- To-do item
In the mail headers, which IP address is given for esa-jnhn.mail.uoguelph.ca?

From owner-freebsd-fs@FreeBSD.ORG  Tue Mar 25 23:10:36 2014
Return-Path: <owner-freebsd-fs@FreeBSD.ORG>
Delivered-To: freebsd-fs@freebsd.org
Received: from mx1.freebsd.org (mx1.freebsd.org [8.8.178.115])
 (using TLSv1 with cipher ADH-AES256-SHA (256/256 bits))
 (No client certificate requested)
 by hub.freebsd.org (Postfix) with ESMTPS id B689AF1C;
 Tue, 25 Mar 2014 23:10:36 +0000 (UTC)
Received: from esa-jnhn.mail.uoguelph.ca (esa-jnhn.mail.uoguelph.ca
 [131.104.91.44]) by mx1.freebsd.org (Postfix) with ESMTP id 447F915D;
 Tue, 25 Mar 2014 23:10:36 +0000 (UTC)
X-IronPort-Anti-Spam-Filtered: true
X-IronPort-Anti-Spam-Result: AqIEAKwLMlODaFve/2dsb2JhbABZg0FXgwe+R4EegTN0gk8ERws1Ag0ZAl8BLYdeDa02oiEXgSmMbQEjNIJ2gUkElF8HhRmRAINKIYEsAR8i
X-IronPort-AV: E=Sophos;i="4.97,730,1389762000"; d="scan'208";a="109106594"

- Recorded data
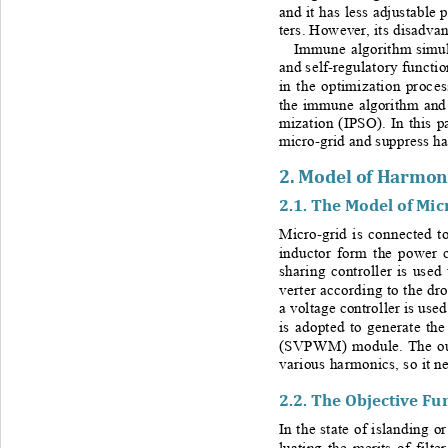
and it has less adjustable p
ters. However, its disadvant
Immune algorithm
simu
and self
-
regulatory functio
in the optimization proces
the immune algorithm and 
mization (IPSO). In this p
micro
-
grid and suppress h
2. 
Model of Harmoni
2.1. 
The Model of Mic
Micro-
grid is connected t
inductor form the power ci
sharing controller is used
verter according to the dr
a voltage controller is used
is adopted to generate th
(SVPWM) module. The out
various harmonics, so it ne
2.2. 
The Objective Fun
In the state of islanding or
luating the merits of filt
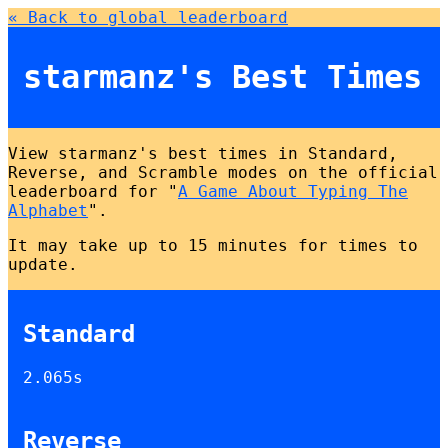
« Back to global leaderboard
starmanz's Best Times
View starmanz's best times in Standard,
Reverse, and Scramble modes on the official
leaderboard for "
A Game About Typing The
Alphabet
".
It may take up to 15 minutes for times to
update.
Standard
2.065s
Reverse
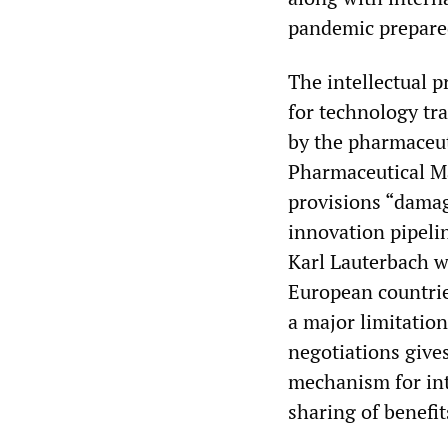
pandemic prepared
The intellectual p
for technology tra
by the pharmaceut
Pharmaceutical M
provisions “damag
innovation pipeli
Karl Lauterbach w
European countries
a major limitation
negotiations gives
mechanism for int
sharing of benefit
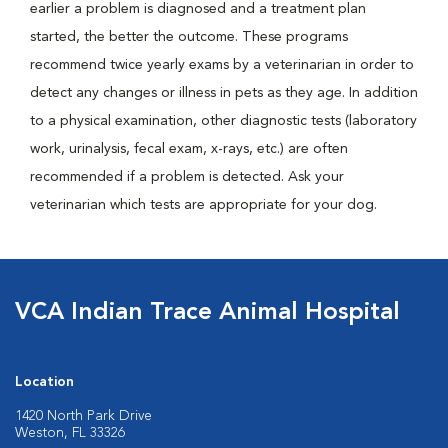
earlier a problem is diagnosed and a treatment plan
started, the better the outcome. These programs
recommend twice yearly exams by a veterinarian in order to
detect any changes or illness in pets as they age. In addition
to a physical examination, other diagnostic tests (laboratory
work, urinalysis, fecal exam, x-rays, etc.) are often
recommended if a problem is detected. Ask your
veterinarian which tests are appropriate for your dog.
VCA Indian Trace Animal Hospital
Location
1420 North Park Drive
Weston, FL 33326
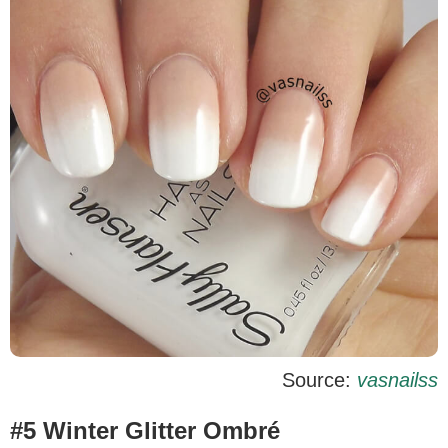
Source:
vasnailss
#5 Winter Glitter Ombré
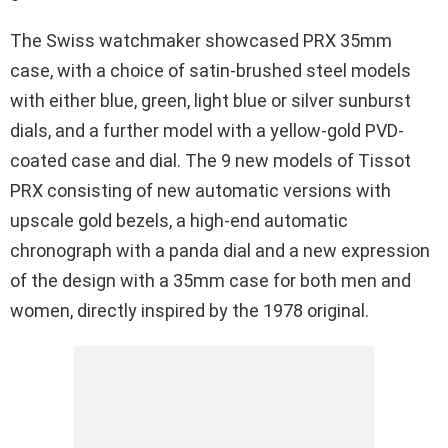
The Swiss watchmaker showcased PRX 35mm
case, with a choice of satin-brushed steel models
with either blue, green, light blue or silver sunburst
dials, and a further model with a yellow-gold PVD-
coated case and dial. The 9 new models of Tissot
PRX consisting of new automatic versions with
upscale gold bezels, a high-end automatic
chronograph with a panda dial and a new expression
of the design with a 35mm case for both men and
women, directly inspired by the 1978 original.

- Output for this task
131.104.91.44